Christians who want to stay in their home country, administration officials say, should have the choice to do so. But many families in the Nineveh Plain are ambivalent about their future there. They harbor the same fears that led Catrin and Evan to leave before the devastation visited by ISIS; life has only grown more difficult for Christian minorities since. When I interviewed families in the Nineveh Plain last year, almost all of them admitted that they would leave if they had the chance. Even those most committed to remaining worry that, no matter how much aid they receive from Washington, they are still vulnerable. Christianity’s survival in one of the places where it first took root will depend on whether they decide to stay….

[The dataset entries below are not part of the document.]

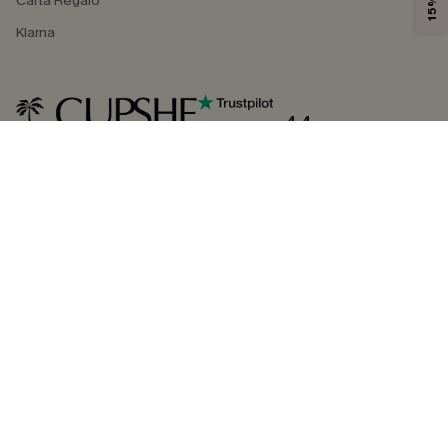
Carta Regalo
Klarna
4.4
SEGUICI SU
©2026 CUPSHE ITALIA
Informativa sulla privacy
|
Termini e condizioni
Gestione dei cookie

Jews lived in Alqosh for centuries, and in Iraq for thousands of years, although the priest who showed me around, Father Araam, knew about them only from stories. The Babylonian Talmud, which is the major text of rabbinic Judaism, was written here. Then, over a few short years, the Jews disappeared. Almost all of Iraq’s remaining Jews were effectively expelled from the country in the late 1940s and early 1950s amid intense political pressure and mob violence.

Priests in the Nineveh Plain see this history as a warning. Their communities, too, could one day be nothing more than overgrown tombs. If Christians continue to leave the Nineveh Plain and other areas like it, a powerful history will come to an end. In the Protestant mind-set dominant in the U.S., the body of the Church is wherever the people are. But for the ancient Christian groups of Iraq, this is not the case. The people I met there constantly reminded me that Assyrian culture was founded before Christianity. They point to the remnants of ancient aqueducts and settlement mounds, evidence of the empire that once flourished in this region.

For them, Christianity is not just a faith. It is an attachment to a place, a language, a nationality. Scattered across countries and continents, that sense of identity—as a people, not just as members of a religion—is much more difficult to maintain. Securing the fate of the Nineveh Plain is crucial “to protect our identity, our patrimony, our language,” Thabet told me. “We are the original people of Iraq.”